Bajo tierra, a mitad de camino entre dos luces artificiales. E
l lugar donde se descomponen los cuerpos cuando el alma aún no se ha ido.

martes, 19 de octubre de 2010

Vidas estacionadas.

Los médicos dicen que mi madre no mejora. Que la gente que sufre este tipo de trastorno necesita tiempo. Yo interpreto que no saben qué le ocurre y por eso, me hablan del tiempo y de la gente.  
Mamá lleva dos días sin moverse de la habitación de la clínica recorriendo verbal y exclusivamente las estaciones de la línea 7, desde Pitis hasta Henares. Cada cierto tiempo, al llegar a Las Musas, se detiene; tararea el estribillo de una melodía, pone los ojos en blanco y continúa. Los médicos dicen que ella está estacionada pero yo creo que, de hecho, está mucho peor.                                                          

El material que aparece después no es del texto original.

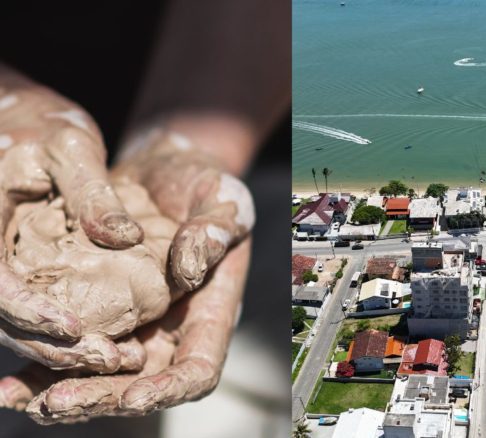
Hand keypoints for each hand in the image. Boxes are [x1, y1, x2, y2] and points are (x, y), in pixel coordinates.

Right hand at [0, 67, 143, 344]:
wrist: (18, 120)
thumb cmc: (41, 126)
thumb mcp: (71, 147)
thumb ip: (93, 193)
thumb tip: (125, 238)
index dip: (27, 311)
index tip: (75, 331)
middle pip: (1, 316)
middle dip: (52, 346)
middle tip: (110, 360)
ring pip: (13, 321)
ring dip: (59, 348)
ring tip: (116, 359)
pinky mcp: (11, 267)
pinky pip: (27, 307)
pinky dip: (59, 329)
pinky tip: (103, 340)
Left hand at [0, 115, 256, 420]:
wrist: (165, 168)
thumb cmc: (203, 183)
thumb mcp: (224, 198)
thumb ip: (217, 231)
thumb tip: (190, 271)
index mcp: (209, 310)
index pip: (198, 368)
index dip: (169, 388)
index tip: (135, 396)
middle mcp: (170, 326)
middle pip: (140, 382)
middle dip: (101, 396)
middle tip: (56, 402)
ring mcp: (136, 320)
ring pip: (101, 373)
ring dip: (62, 390)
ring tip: (19, 398)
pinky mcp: (103, 306)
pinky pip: (74, 343)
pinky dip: (42, 363)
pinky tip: (9, 379)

La gente dice, la gente es, la gente cree, la gente espera, la gente, la gente…como si nosotros no fuéramos gente. Necesitamos tiempo, el tiempo dirá, quizá dentro de un tiempo, el tiempo perdido, viajeros de tiempo, tiempo, tiempo…como si nosotros no fuéramos también tiempo.

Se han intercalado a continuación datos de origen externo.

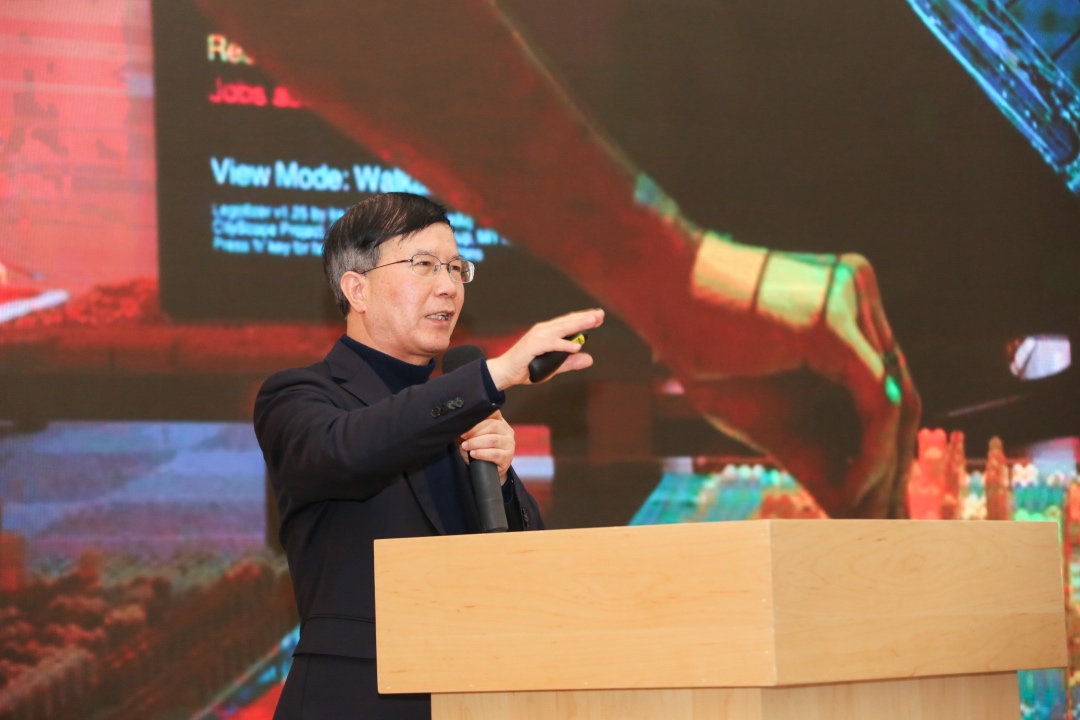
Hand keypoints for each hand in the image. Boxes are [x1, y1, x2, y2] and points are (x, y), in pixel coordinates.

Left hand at [459, 410, 515, 483]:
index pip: (493, 413)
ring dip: (476, 443)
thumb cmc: (480, 449)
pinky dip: (482, 454)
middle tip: (462, 437)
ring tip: (466, 446)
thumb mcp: (474, 437)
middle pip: (492, 426)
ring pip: (493, 440)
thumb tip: (459, 426)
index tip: (466, 423)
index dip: (479, 417)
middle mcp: (507, 431)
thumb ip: (470, 430)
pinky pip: (495, 454)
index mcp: (500, 422)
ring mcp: (509, 444)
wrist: (489, 469)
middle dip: (474, 431)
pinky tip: (473, 454)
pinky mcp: (508, 457)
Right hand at [485, 309, 604, 389]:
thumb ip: (570, 362)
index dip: (583, 319)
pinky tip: (577, 346)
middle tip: (600, 314)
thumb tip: (589, 359)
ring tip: (593, 321)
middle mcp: (543, 331)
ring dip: (578, 324)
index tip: (598, 316)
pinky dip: (564, 344)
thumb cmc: (527, 368)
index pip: (568, 323)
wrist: (505, 372)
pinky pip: (552, 344)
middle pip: (567, 322)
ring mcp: (538, 336)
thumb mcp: (554, 367)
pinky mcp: (533, 345)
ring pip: (562, 328)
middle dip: (585, 317)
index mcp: (548, 333)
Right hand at [686, 247, 920, 517]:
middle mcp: (859, 298)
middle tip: (890, 523)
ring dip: (885, 467)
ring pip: (896, 402)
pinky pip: (877, 402)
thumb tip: (850, 509)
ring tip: (870, 516)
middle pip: (897, 394)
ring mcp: (853, 304)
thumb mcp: (760, 414)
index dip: (881, 448)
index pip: (880, 387)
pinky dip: (873, 453)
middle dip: (892, 464)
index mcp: (845, 308)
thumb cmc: (694, 345)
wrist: (654, 289)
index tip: (875, 502)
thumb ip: (808, 451)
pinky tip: (856, 491)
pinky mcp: (835, 326)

Decidida a resolver la inefable situación de mamá, abandono la clínica en busca de una melodía que a esas alturas de la mañana me resulta sospechosamente familiar. Llevo más de diez minutos esperando el Metro en el apeadero de San Blas cuando anuncian que, el próximo convoy, tampoco efectúa parada en Las Musas. Hoy el numen canta a mi madre. Hay un viejo invidente a mi vera que aguarda en solitario con un gesto exagerado con el que, estoy segura, intenta conectarse a el resto de pasajeros. Pero nadie le ve, aunque los ciegos siempre sean otros. Me doy cuenta de que la gente espera con urgencia que el tiempo pase lo más rápido posible, para montarse en el vagón que atravesará el túnel que les conducirá a otra estación, que les depositará en un apeadero donde consolarán sus vidas estacionadas por haber llegado a tiempo al próximo túnel.
Ahora sí, próxima estación, Las Musas. Justo antes subir, escucho al ciego silbar la intimidad de mi madre, su mano sobre mi mano. No me atrevo a dar un paso sin él. Entramos juntos al vagón.
Una vez en el interior repliega el bastón, coloca el sombrero sobre el suelo y pone letra a la nana de mamá: “…Es triste tener que pedir pero más triste es tener que robar…” .
Echo de menos a la cabra y la orquesta.                           
Cuando salgo al exterior, compruebo que los loros que se han escapado del Zoo de Madrid están criando por toda la cuidad. En un tiempo, la gente sentirá el calor de sus defecaciones sobre sus coronillas.
Tú también.                                                             
-Ya no hay estaciones como las de antes -, escucho murmurar al único viajero que ha depositado una moneda sobre la gorrilla del titiritero. El cambio climático.